Document extract START

Title of Working Group Subcommittee Report:
HUMAN RESOURCES MANAGEMENT
REPORT ON DUTY STATION DETERMINATIONS

Revised June 20, 2001

Existing Arrangements and References

This report addresses the definitions and applications of "official duty station," as well as the pay, hours of work, travel, and reduction in force (RIF) issues that are affected by duty station determinations for employees who are telecommuting/teleworking.

OPM

The relevant OPM references are the Guide for Processing Personnel Actions, Chapter 23 Change in Duty Station; 5 CFR Part 351, REDUCTION IN FORCE; 550.112(j); 551.422(b) and (d); 531.602; and the Personnel Policies and Procedures available on the Family-Friendly Workplace telecommuting web page at www.opm.gov/wrkfam/telecomm/policies.htm.

The definition for "official duty station" is in several pertinent documents and is defined or described differently in each. The OPM Guide for Processing Personnel Actions (Guide) was revised in December 1997 and is considered by OPM as the best reference for understanding duty station and the location of an employee's work site. For most employees, the work site is the place where the employee "works, or at which the employee's activities are based, as determined by the employing agency"; i.e., "the location of the employee's desk or place where the employee normally performs his or her duties...."

5 CFR 531.602 contains a definition of "official duty station" and is the only reference that addresses a temporary change of station situation, i.e., 6-30 month assignment in which travel allowances are authorized, as opposed to a TDY assignment of up to 6 months in which per diem is paid.

The Personnel Policies and Procedures document "recommend(s) that agencies designate the telecommuter's main office as the official duty station for such purposes as special salary rates, locality pay adjustments, and travel...", and goes on to state that "agencies may make their own determinations." This guidance was taken verbatim from GSA's original guidance on telecommuting at http://policyworks.gov/org/main/mp/library/policydocs/manual5.htm under the section "DUTY STATION AND PAY ISSUES."

5 CFR 550.112(j)(2) also addresses "official duty station". It, and 551.422(b), state that travel from home to work and vice versa, within the official duty station, is never hours of work. 551.422(b) states that "(a)n employee who travels from home before the regular workday begins and returns home at the end of the workday is engaged in normal 'home to work' travel; such travel is not hours of work." These regulations were issued prior to the concept of telecommuting/teleworking at home in which the home becomes an authorized or designated work site.

5 CFR Part 351 defines "local commuting area" under 351.203 as "the geographical area that usually constitutes one area for employment purposes." 351.402(b) defines competitive areas for RIF actions "in terms of the agency's organizational unit(s) and geographical location.... A competitive area may consist of all or part of an agency." This reference does not address a situation in which an employee is telecommuting/teleworking on a full-time basis from outside the commuting area of the organization to which assigned.

Document extract END
Information supplied START

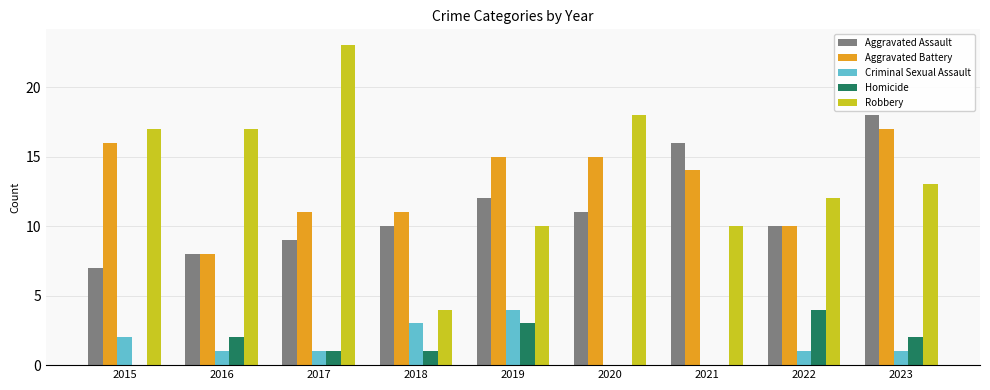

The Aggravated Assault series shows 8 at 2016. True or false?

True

Information supplied END
Information supplied START

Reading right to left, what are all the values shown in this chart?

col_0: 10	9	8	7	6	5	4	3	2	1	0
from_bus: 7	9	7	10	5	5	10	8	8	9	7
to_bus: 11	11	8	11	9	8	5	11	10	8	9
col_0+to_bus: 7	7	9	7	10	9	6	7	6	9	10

Information supplied END

→ **Questions on the material**:
**1.** In the duty station report, when was the OPM Guide for Processing Personnel Actions revised?
**2.** Shorten the paragraph of the duty station report that begins "5 CFR 550.112(j)(2) also addresses," keeping its main facts.
**3.** Continue the duty station report from its last sentence.
The records are separate material and are not part of the report.

→ **Expected responses**:
**1.** December 1997.

**2.** 5 CFR 550.112(j)(2) and 551.422(b) both state that travel between home and work within the official duty station is never hours of work. Under 551.422(b), an employee who leaves home before the regular workday and returns at its end is doing normal home-to-work travel, which is not hours of work. These rules came before telecommuting/teleworking at home, where the home becomes an authorized or designated work site.

**3.**
GSA

GSA's Federal Travel Regulations (FTR) at 41 CFR 300-3.1 defines "official station" as "the location of the employee's ... permanent work assignment" and describes the geographical limits of the official station for an employee as "(1) (t)he corporate limits of the city or town where stationed or if not in an incorporated city or town; (2) (t)he reservation, station, or other established area (including established subdivisions of large reservations) having definite boundaries where the employee is stationed."

GSA's internal Order on Time and Leave Administration, Chapter 12, HOURS OF DUTY, addresses Flexible Workplace Arrangements (Flexiplace Program) at paragraph 9. Paragraph o under the section Other management considerations addresses the official duty station by referencing the definition in the FTR and states, "(r)egardless of where the employee spends the majority of work hours, the conventional Federal office, for purposes of flexible workplace arrangements, remains the official duty station."

Section 302-1.3 of the FTR, which is available at http://policyworks.gov/org/main/mt/homepage/mtt/ftr/newftr/302-1_3.html, states that, for a permanent change of duty station, payment of travel and transportation expenses are not mandatory provided the transfer "is not primarily for the convenience or benefit of the employee or at his/her request" and, for a temporary change of station, payment of such expenses is discretionary. However, the FTR does not address a telework situation in which the employee requests to relocate away from the assigned office and whether travel expenses are mandatory or discretionary.

Department of State

The Department of State Standardized Regulations (DSSR) establishes allowances for the cost of living (based on factors that exceed that of the Washington, DC area), quarters, education, hardship area differentials, and danger pay for all Federal employees while stationed overseas. Agencies are not permitted to restrict allowances authorized for full-time employees; however, section 031.5 prohibits part-time employees from receiving any allowances, except danger pay.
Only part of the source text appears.